Artist Do Ho Suh Explores the Meaning of Home
From three-dimensional fabric sculptures of his parents' house in Korea to an intimate drawing of his New York studio, WSJ. Magazine's Art Innovator of 2013 investigates the idea of home—and what it means to belong in the 21st century. By Julie L. Belcove.
After Korean-born artist Do Ho Suh moved to London a few years ago to be with his wife, he missed his adopted home of New York. He kept a 500-square-foot live-in studio there, in a former sailors' dorm in Chelsea, and began to contemplate ways of memorializing it. Many of Suh's most famed sculptures had reimagined his homes—in translucent fabric or resin, or as a painstakingly detailed, oversize dollhouse—from his childhood in Seoul and his young adulthood in the United States. This time, though, he wanted to make a drawing. Except Suh was not content to sit in a chair with a pad and pencil and render what he saw. Instead, he covered every inch of the interior—walls, floors, ceiling, refrigerator, window air conditioner—with paper, then rubbed with a blue-colored pencil, the way a child might preserve the memory of a leaf in the fall.
"Rubbing is a different interpretation of space. It's quite sensuous—very physical and quite sexual," says Suh, wearing a T-shirt and shorts on a late summer day in his London studio. "You have to very carefully caress the surface and try to understand what's there."

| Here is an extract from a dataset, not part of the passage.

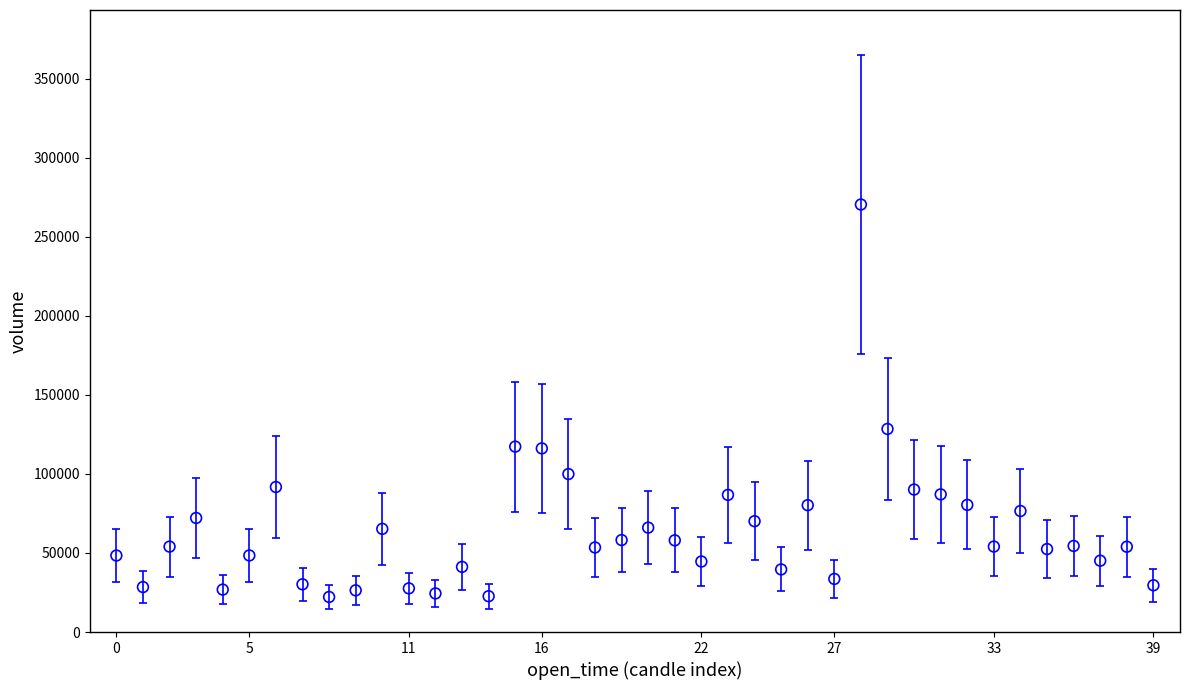

What is the range of Y values (max minus min)?

248220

That dictum could easily apply to the entirety of Suh's oeuvre, which has explored the varying meanings of space, from the smallest territory we occupy—our clothing—to our homes and homelands. Issues of memory, history, displacement, identity and the body all come into play. In an age of exponentially increasing globalization, Suh's consideration of what it means to belong strikes a nerve. His almost uncanny ability to hit these major touchstones of our time—and do it with the lyricism of a poet—has made him one of the most internationally in-demand artists of his generation.

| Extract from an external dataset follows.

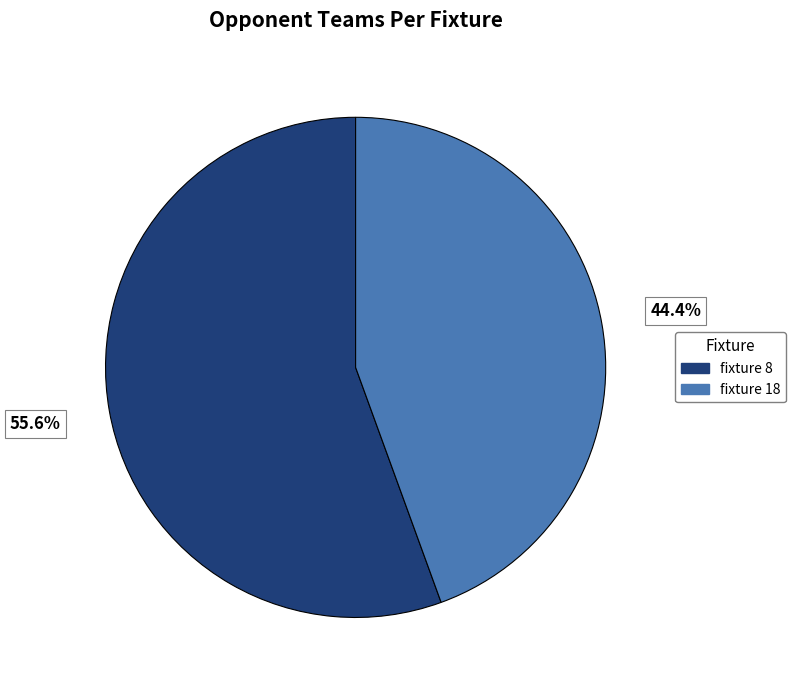

How many slices are in this pie chart?

2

Suh has fashioned a monumental emperor's robe from thousands of soldiers' dog tags and precariously perched a fully furnished house on the edge of a roof seven stories up. He has used his personal history of wearing uniforms—from schoolboy to soldier—as the basis for a self-portrait, and set an army of tiny figurines under a glass floor, inviting viewers to walk on the artwork without necessarily even realizing it. In Suh's mind, it all has the same origin: "Everything starts from an idea of personal space—what is the dimension of personal space," says Suh. "What makes a person a person, and when does a person become a group? What is interpersonal space—space between people?"